Esta semana el Secretariado Ejecutivo del Sistema Nacional de Seguridad Pública (SESNSP) nos confirmó lo que sospechábamos desde mediados del año pasado: el 2019 fue un año sumamente violento. De hecho, el más violento en cuanto a homicidios en la historia moderna del país. Según el reporte fueron 34 mil 582 victimas de homicidio doloso.
Más allá de la discusión sobre si el gobierno federal ha fracasado o no en su estrategia, o que si es necesario una reforma judicial para terminar con la violencia (lo cual será un tema próximo a abordar), me gustaría hacer algunas reflexiones sobre este fenómeno.
Y es que la violencia relacionada con el narcotráfico ha traumatizado a México durante los últimos 15 o más años. Las victimas vienen de todos los estados, de todos los estratos sociales y de todas las profesiones: hemos visto muertos entre políticos, jueces, magistrados, periodistas, funcionarios, soldados, policías, comerciantes, campesinos y muchos otros.
La llamada guerra contra el narco llevó a buena parte de la sociedad, y en ocasiones a algunos políticos, a lanzar un reclamo contra los países consumidores, particularmente a Estados Unidos. “Ellos ponen las armas, nosotros los muertos”, se suele comentar. No está a discusión el papel que ha jugado nuestro vecino en el consumo; sin embargo, llevan consumiendo drogas desde hace décadas, pero la violencia en los niveles que vemos a diario aquí, no tienen ni veinte años.
No hay duda de que las muertes asociadas con el narcotráfico son trágicas, cuanto menos. Tampoco hay duda de que se necesita un debate internacional sobre las políticas contra las drogas y la lucha contra las organizaciones criminales.
La afirmación “México pone los muertos” es obvia pues son mexicanas las victimas del narcotráfico en México. Sin embargo, la afirmación supone que la sola existencia de una industria ilegal de drogas ilegales basta para explicar ese tan elevado nivel de violencia. Por supuesto que la industria ilegal de la droga y otras formas del crimen organizado tienden a aumentar la violencia, pero no en los niveles exorbitantes que vivimos. En países como Myanmar, Laos, Bolivia, Perú, Paquistán, Turquía, Italia, Tailandia y Estados Unidos siempre han existido organizaciones criminales grandes y fuertes, pero en estos países la violencia asociada con la droga ha sido mucho menos que en México. Quizá el único caso similar al nuestro haya sido el de Colombia. Pero sobra decir que entre ambos países existe una diferencia histórica y social enorme.
En México el narcotráfico operó por mucho tiempo con niveles bajos de violencia. La violencia asociada con las drogas creció solamente cuando el PRI, que institucionalizó la corrupción mediante la cual controlaba el crimen, perdió las elecciones y el régimen político cambió en el año 2000.
En algunos sectores, suele citarse la prohibición como la raíz del problema, y se pone como ejemplo la prohibición del alcohol en los Estados Unidos en la década de 1920. Un punto de inflexión para que dicho país cambiara su política fue la famosa masacre de San Valentín, en la que la pandilla de Al Capone asesinó a miembros de la banda rival de “Bugs” Moran. En esa masacre murió un número “enorme” de pandilleros: siete.
Tan solo esta semana, un grupo delictivo masacró a diez músicos en Guerrero, sin que trascendiera demasiado en los medios de comunicación. Es lo “normal”.

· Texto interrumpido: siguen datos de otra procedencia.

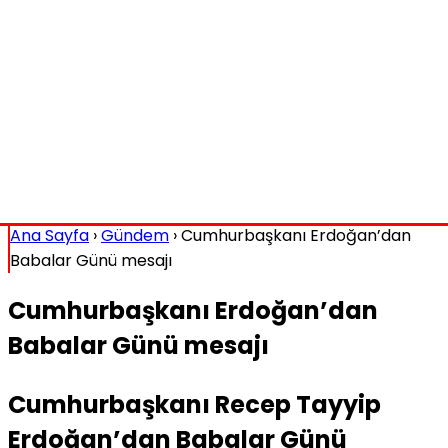
Ana Sayfa
›
Gündem
›
Cumhurbaşkanı Erdoğan’dan
Babalar Günü mesajı
Cumhurbaşkanı Erdoğan’dan
Babalar Günü mesajı
Cumhurbaşkanı Recep Tayyip
Erdoğan’dan Babalar Günü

Por ello, podría resultar una obviedad decir que es necesario y urgente buscar maneras de cambiar lo que estamos haciendo para mejorar nuestras políticas públicas. Pero para que la queja “México pone los muertos” tenga peso habría que demostrar que es “normal” que haya altísimos niveles de violencia cuando surge un negocio ilegal fácil de hacer y que genera grandes utilidades. México debe aceptar que si bien desafortunadamente “pone los muertos”, más grave aun es que también “pone a los asesinos” y que estos han nacido, han crecido, se han educado y han actuado en este país.
Por ello, considero, que debemos comenzar a cuestionarnos lo siguiente: ¿Por qué México pone los asesinos? ¿Por qué en México parece “natural” que la gente se mate por las utilidades de los negocios ilegales? ¿Por qué ha surgido la narcocultura? ¿Por qué las políticas públicas de asistencia social sencillamente no desalientan a los jóvenes de involucrarse en el narcotráfico?

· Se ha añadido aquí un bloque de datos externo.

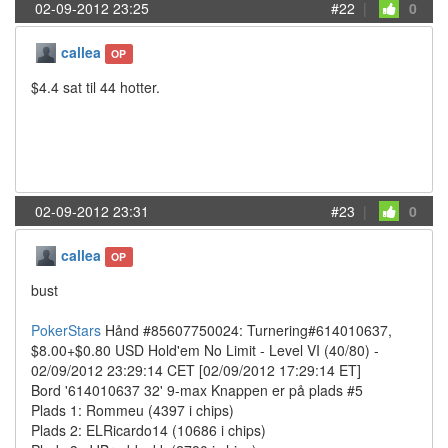
02-09-2012 23:25
#22
|
0
callea
OP
$4.4 sat til 44 hotter.
02-09-2012 23:31
#23
|
0
callea
OP
bust
PokerStars
Hånd #85607750024: Turnering#614010637,
$8.00+$0.80 USD Hold'em No Limit - Level VI (40/80) -
02/09/2012 23:29:14 CET [02/09/2012 17:29:14 ET]
Bord '614010637 32' 9-max Knappen er på plads #5
Plads 1: Rommeu (4397 i chips)
Plads 2: ELRicardo14 (10686 i chips)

Es necesario, pues, que México, y los individuos, comencemos a considerar opciones realistas: o cambiamos nuestros comportamientos o continuamos hundidos en la trampa de la impunidad y el sufrimiento colectivo.
Como legislador federal, también he reflexionado en las propuestas que en cuanto a la Ley se refieren, pues es el campo que me atañe. En la próxima edición de esta columna expondré algunas de ellas.